• _Fragmento seleccionado_
◆ ◆ ◆

También sobresale Ibrahim el Salahi (1930) que fue en la década de los cincuenta de los primeros artistas en usar elementos caligráficos islámicos en pintura, los cuadros de esta época inspirados en los trazos de líneas dieron paso a un estilo más meditativo, basado en las formas orgánicas y la reflexión sobre la identidad sudanesa y la peregrinación vital del artista. Su padre era profesor de religión islámica y a él le encantaba decorar las tablillas de madera en las que copiaban el Corán con la tinta que hacían ellos mismos. Esa fue su primera idea de una obra de arte. Los cantos y los tambores sufíes enriquecían su vida y la enriquecen todavía hoy, dice poder ver la música y oír los cuadros. Ya se sustituye el cálamo por el pincel o por cualquier otro instrumento que permita explotar las mencionadas posibilidades plásticas.
Del grupo de Bagdad de arte moderno conocido también por el concepto de La unidimensionalidad o Dimensión Única con que titularon su manifiesto fundacional al celebrar su primera exposición en 1971, el artista Yamil Hamudi (1924-2003) propuso sin embargo titularlo “El arte se inspira en la letra” y comienza diciendo que:
“La práctica de la letra en tanto que puro medio lingüístico en el arte plástico comienza en el artista moderno como una maniobra literaria que pretende configurar un nuevo clima rico en posibilidades a la vez simbólicas y decorativas. La letra otorga al arte una nueva dimensión que el artista no había conseguido hasta hace bien poco tiempo”
La base fundamental de esta teoría estriba en considerar la propia letra como dimensión al constituirse realmente de movimiento y rumbo o dirección, no tema que es en lo que se basa la caligrafía tradicional y veremos que también otras corrientes de la modernidad. El objetivo de la teoría de la unidimensionalidad es tomar la letra de la escritura como punto de partida para llegar a una idea de caligrafía como puro valor formal. Llegando a considerar la práctica de la escritura árabe y de la escritura en general, en la plástica artística, un intento de retornar a los verdaderos valores del arte debido a que la abstracción es vista como la última etapa en la evolución del arte contemporáneo por medio de la cual el artista expresa su libertad y el grafismo se incorpora como un intento legítimo para superar la bidimensionalidad y acceder a la verdad del grafema o la caligrafía que es unidimensional.
Sakir Hasan Al Said (1925-2004) alma del grupo de Bagdad, recurrió a la letra árabe por primera vez en 1953, la empleó a veces con formas naturalistas, luego vino un período que él califica de contemplativo como se advierte en sus composiciones abstractas basadas en la idea de muro o pared, entonces
“Traté de pintar el mundo no como lo veía con los ojos solamente sino como lo sentía en mi viaje hacia lo absoluto”

◆ ◆ ◆

• _Datos registrados_
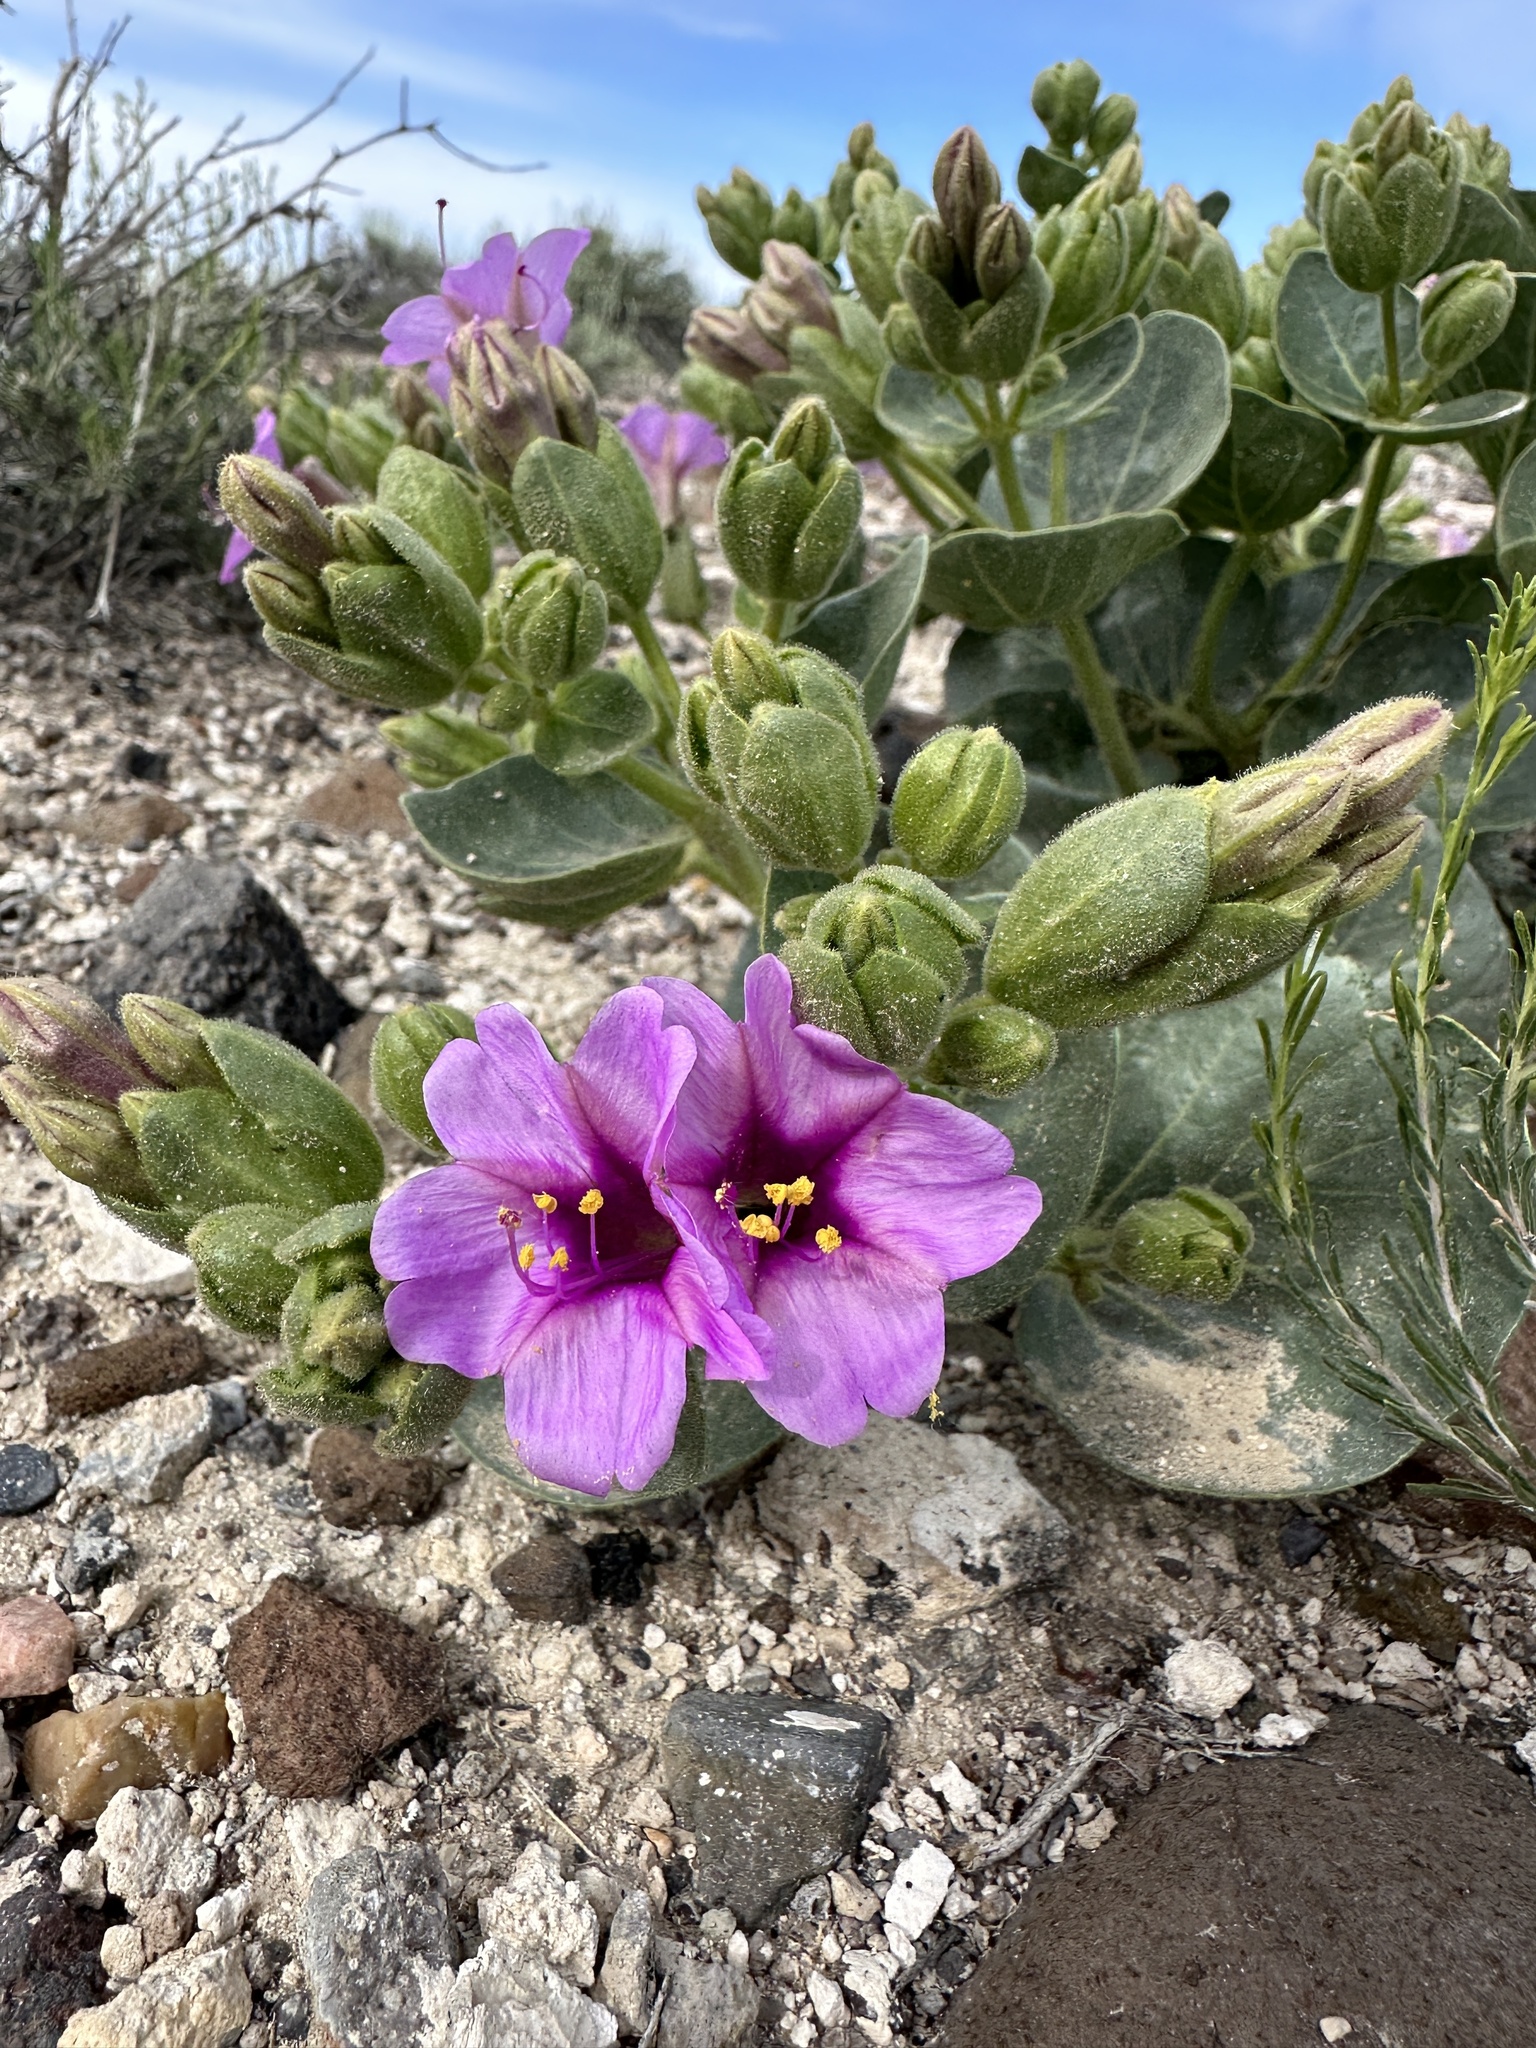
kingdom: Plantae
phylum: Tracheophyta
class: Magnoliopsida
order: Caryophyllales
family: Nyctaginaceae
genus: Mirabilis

◆ ◆ ◆

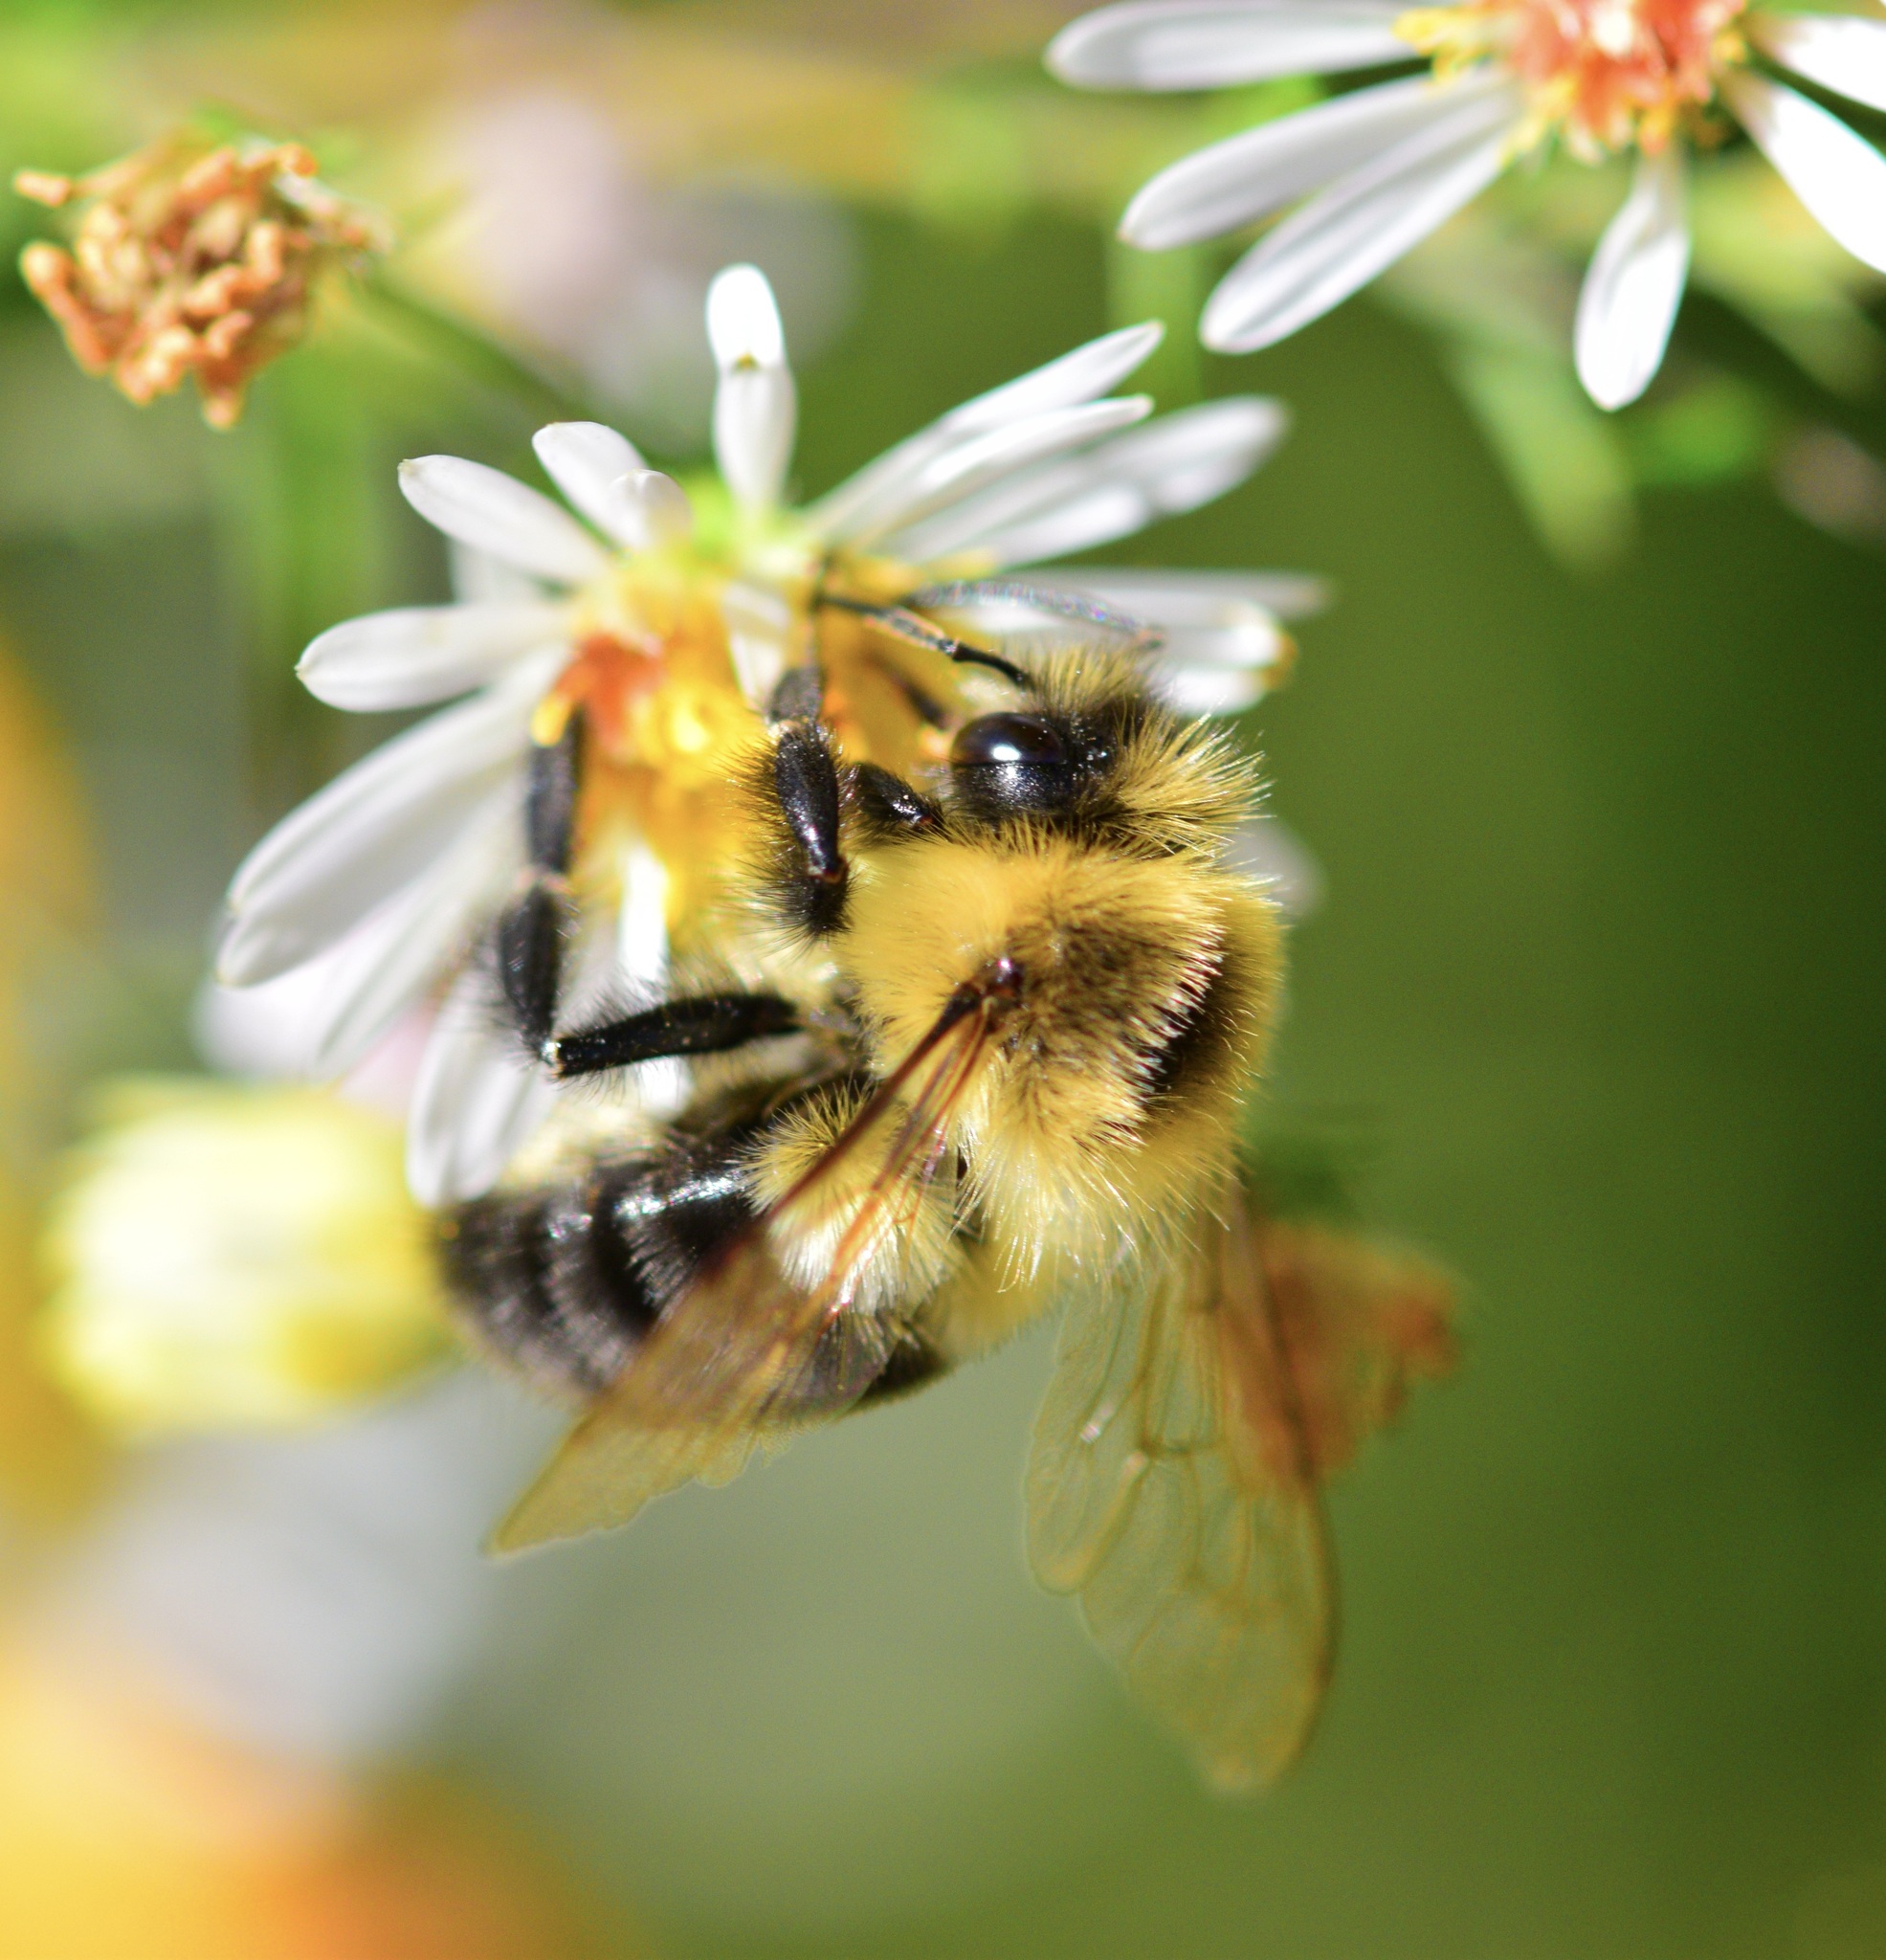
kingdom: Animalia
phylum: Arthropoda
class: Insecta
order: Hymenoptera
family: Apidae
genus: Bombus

◆ ◆ ◆

• _Descripción del ejercicio_
¿Cómo seguiría el texto sobre la letra árabe en la pintura moderna? Escribe su continuación a partir de la última frase.

• _Respuesta solicitada_
Hasta el año 1966 bascula entre el uso figurativo de la letra árabe y en el de su pura abstracción. Su permanente interés por el sufismo se combinó con la recuperación de elementos de las artes populares de su tierra y del pasado sumerio babilónico y con una notoria atención a las aportaciones del artista abstracto Vasili Kandinsky (1866-1944) si bien conservó siempre la grafía como elemento esencial de su quehacer, bajo el signo de la unicidad aportado por el islam, los valores de la abstracción, la ascensión y el movimiento. El artista actual se sitúa en un largo proceso que viene desde sus ancestros de las primeras civilizaciones, conformadas precisamente sobre el desarrollo de los alfabetos, se espiritualiza con el islam, ante todo en su versión existencialista y cosmológica sufí y continúa con la experiencia artística moderna en pos de perfeccionar el yo del artista dentro de un universo absoluto, material y trascendente al mismo tiempo.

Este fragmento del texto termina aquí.